Binary Options No Deposit Bonuses 2017

Binary Options – what are they?

Binary Options – what are they?

Binary Options – what are they?

Binary Options Trading is the most easy and fast way to trade Stocks, Indexes, Forex and Commodities online. You need to focus on just three elements: the asset, the time period and the prediction. Basically, in binary options trading (also called digital options trading) you just need to predict whether the price level of an asset will increase or decrease in a given period of time.

If you predict that at the end of the specified time the price level of the asset you are trading will be higher than the current level, that you should place the CALL option. In reverse, if you think that the price level of the asset will be below the current level, you should select the PUT option.

If by the specified time your prediction was correct, this means that you are “in the money” and you will get up to 85% of your initial investment; if your prediction is incorrect, it means that you are “out of the money” and you will lose up to 100% of your investment.

In some cases, the broker offers you special trade deals in which, even if you lose your investment, you will get back 5% to 15% of your initial investment.

How are binary options traded?

Here’s a bit of binary options trading explained. Remember, you need to focus on three things: the underlying asset, the prediction and the time period.

The underlying asset – whether it is a commodity, index, share or currency, you should concentrate in trading those assets you are most familiar with;

The time – for each option, at the moment you make the trade there is a time limit specified; when the time expires, if your prediction is correct, you win, if not, you lose; the time range can be from one hour to several days, according to the specific trade conditions;

The prediction – is based on whether you think that the price of a certain asset will go over or under the current level; if you predict right, you can make a nice profit of up to 85% of the amount you invested.

For instance:

Let’s say Michael is a trader and he follows very closely the EUR/USD currency pair and decided to trade binary options. He opens an account with a binary options broker. He opens the EUR/USD chart around, let’s say, 2 p.m.

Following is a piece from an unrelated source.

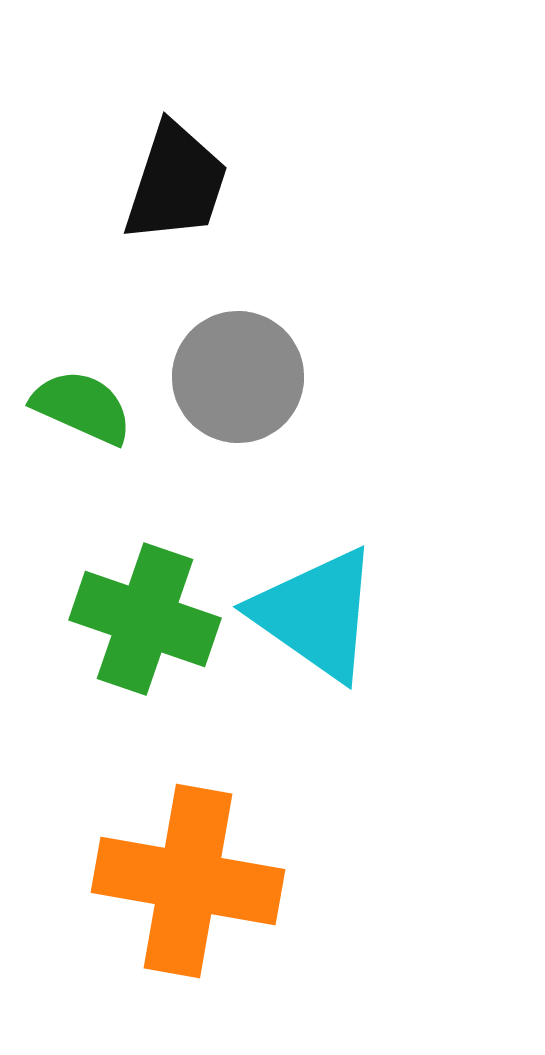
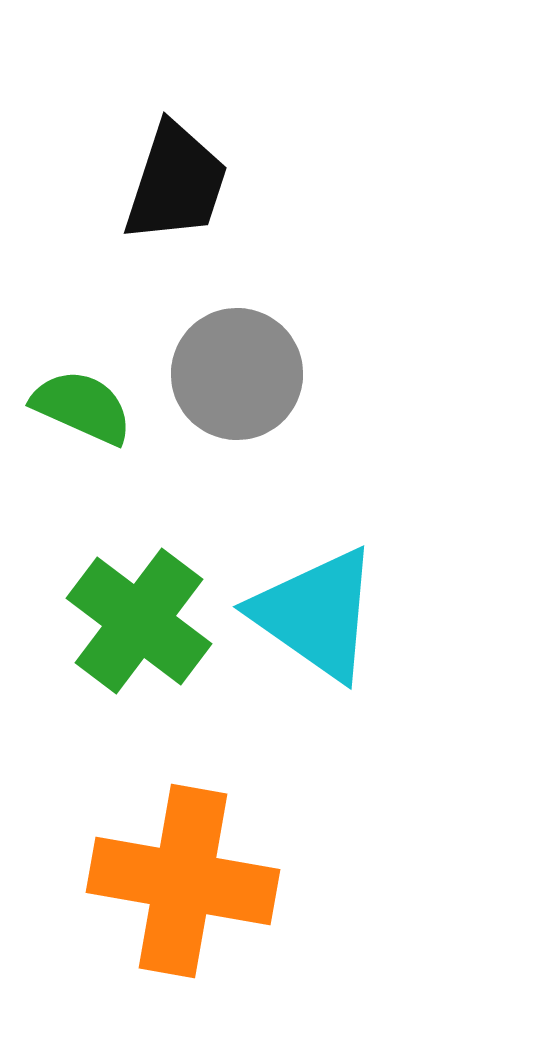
gray circle: moved 1 px left, 3 px up
green cross: moved 6 px left, 2 px down; rotated 18 degrees clockwise
orange cross: moved 5 px left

On the chart Michael sees a binary option with the underlying EUR/USD asset that will expire in approximately one hour. Michael wants to trade this option. Now he needs to figure out what he thinks to be the price trend. Up or down? Green or red?

If Michael decides to press the green button, which means he opts for CALL. By doing this he predicts that the price will rise over the current level in one hour. If he is right, he will win a payout of 85% from his initial investment.

If Michael decides that the price will go below the current level in one hour, he presses on the red button, which means he chooses PUT. At the end of the one hour time, if the price will go under the current level, Michael will make an 85% profit from his investment.

Finally Michael decided that the price of EUR/USD pair will go higher than the current level and therefore he placed an 100 $ investment and he chose the CALL option. He waited until 3 p.m. and here’s what happened:

At 3 p.m. the price was higher than the current level from 2 p.m., of 1.35471. So Michael’s binary option expired “in the money” and he gained 85% profit. Had it been otherwise and Michael would have predict that the price will go under the current level, he would have lost his investment (which means up to 100$ loss, depending on the Return Loss percentage of his broker, that could be between 0% and 15%).